Let us face it. Traditional constructs have not kept pace or evolved with today’s security challenges. The perimeter is gone and as a result, we need to keep all services ghosted until efficient contextual policies have been granted.

 

zero trust networking

Diagram: Zero Trust Networking (ZTNA).

 

  • Organizational challenges

One of the main challenges customers have right now is that their environments are changing. They are moving to the cloud and to containerized environments. This surfaces many security questions, from an access control perspective. Especially in a hybrid infrastructure where you have traditional data centers with legacy systems, along with highly scalable systems all at the same time. An effective security posture is all about having a common way to enforce a policy-based control and contextual access policy around user and service access.

When organizations transition into these new environments they end up having to use multiple toolsets. These tool sets are not very contextual as to how they operate. For example, you may have amazon web services (AWS) security groups that define a group of IP address ranges that can gain access to a particular virtual private cloud (VPC). This isn’t very granular or has any associated identity or device recognition capability. Also, developers in these environments are massively titled and we struggle as to how we control them.

 

Trust and verify model vs Zero Trust Networking (ZTN)
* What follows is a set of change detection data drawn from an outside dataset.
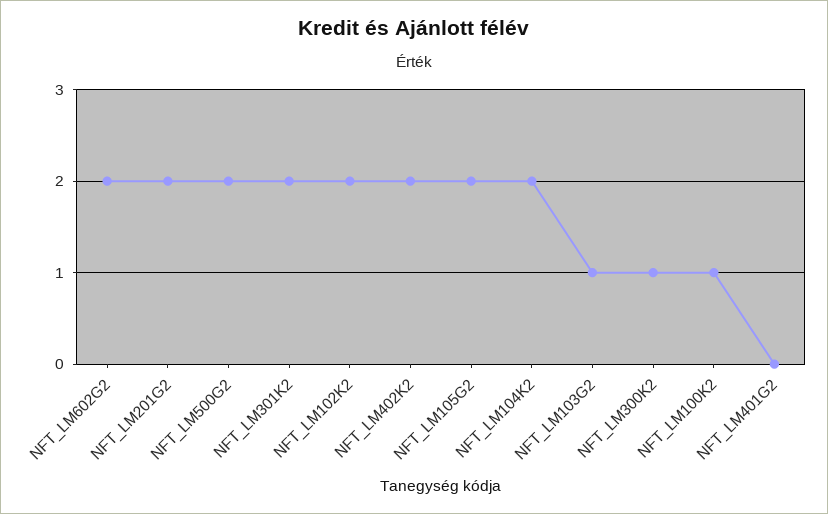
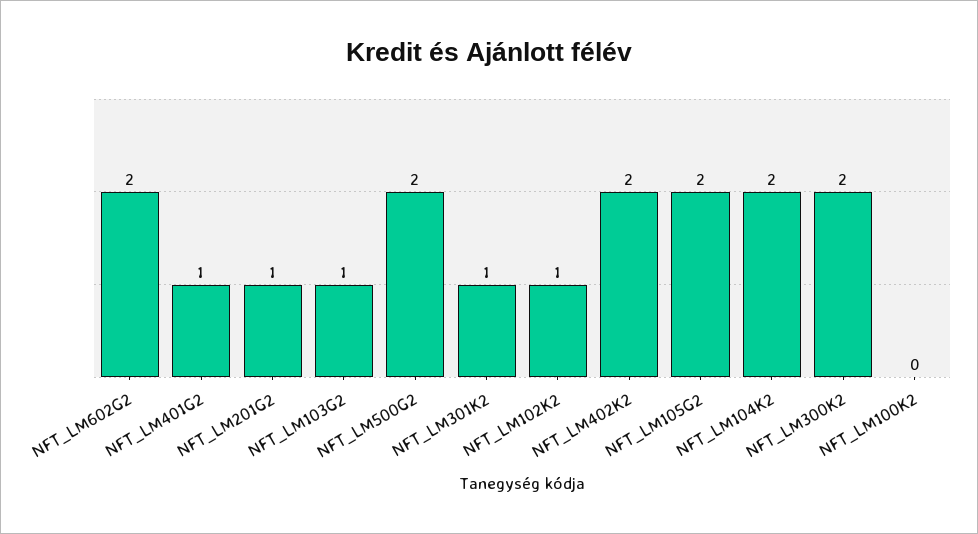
NFT_LM201G2: 2 -> 1
NFT_LM301K2: 2 -> 1
NFT_LM102K2: 2 -> 1
NFT_LM300K2: 1 -> 2
NFT_LM100K2: 1 -> 0
NFT_LM401G2: 0 -> 1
If you look at how VPN has worked, you have this trust and verify model, you connect to the network and then you can be authorized. The problem with this approach is that you are already able to see a lot of the attack surface from an external perspective. This can potentially be used to move laterally around the infrastructure to access critical assets.
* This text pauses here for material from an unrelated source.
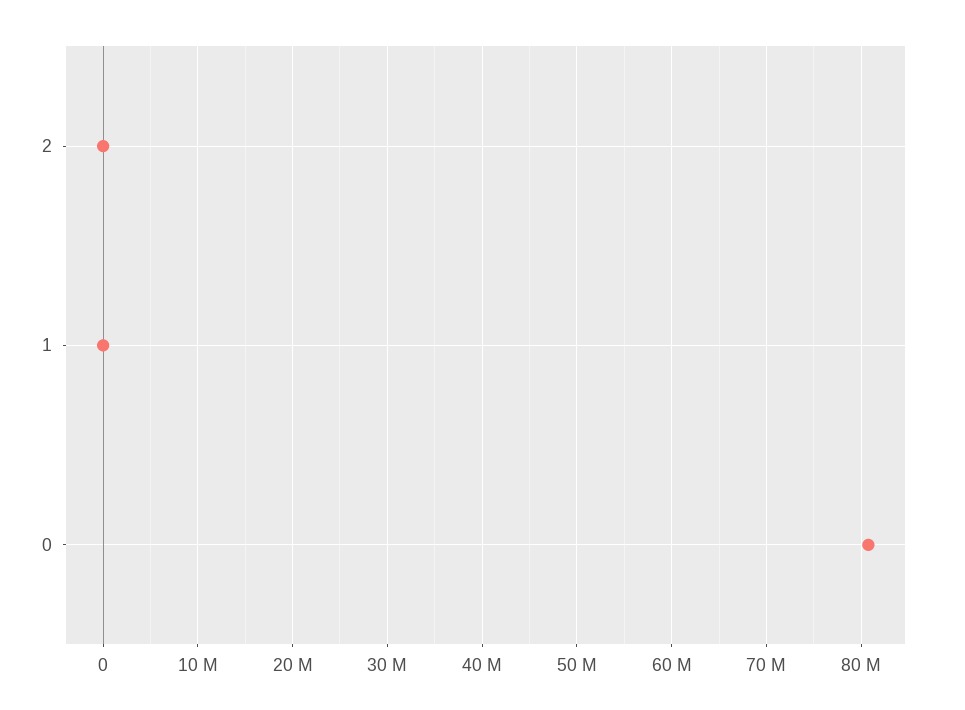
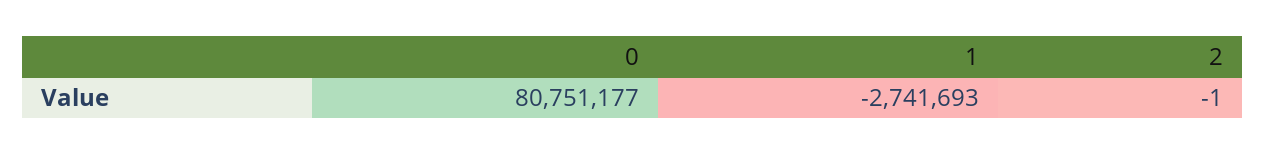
1: 0 -> -2741693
Zero trust networking capabilities are focused more on a contextual identity-based model. For example, who is the user, what are they doing, where are they coming in from, is their endpoint up to date from threat posture perspectives, and what is the rest of your environment saying about these endpoints? Once all this is done, they are entitled to communicate, which is similar to granting a conditional firewall rule which is based on a range of policies, not just a Y/N! i.e has there been a malware check at the last minute or been a 2-factor authentication process etc.

I envision a ZTN solution with a number of components. There will be a client which effectively communicates to a controller, and then there will be a gateway. The gateway acts as the enforcement point used to logically segment the infrastructure that you are looking to protect. The enforcement point could be in front of a specific set of applications or subnets that you want to segment.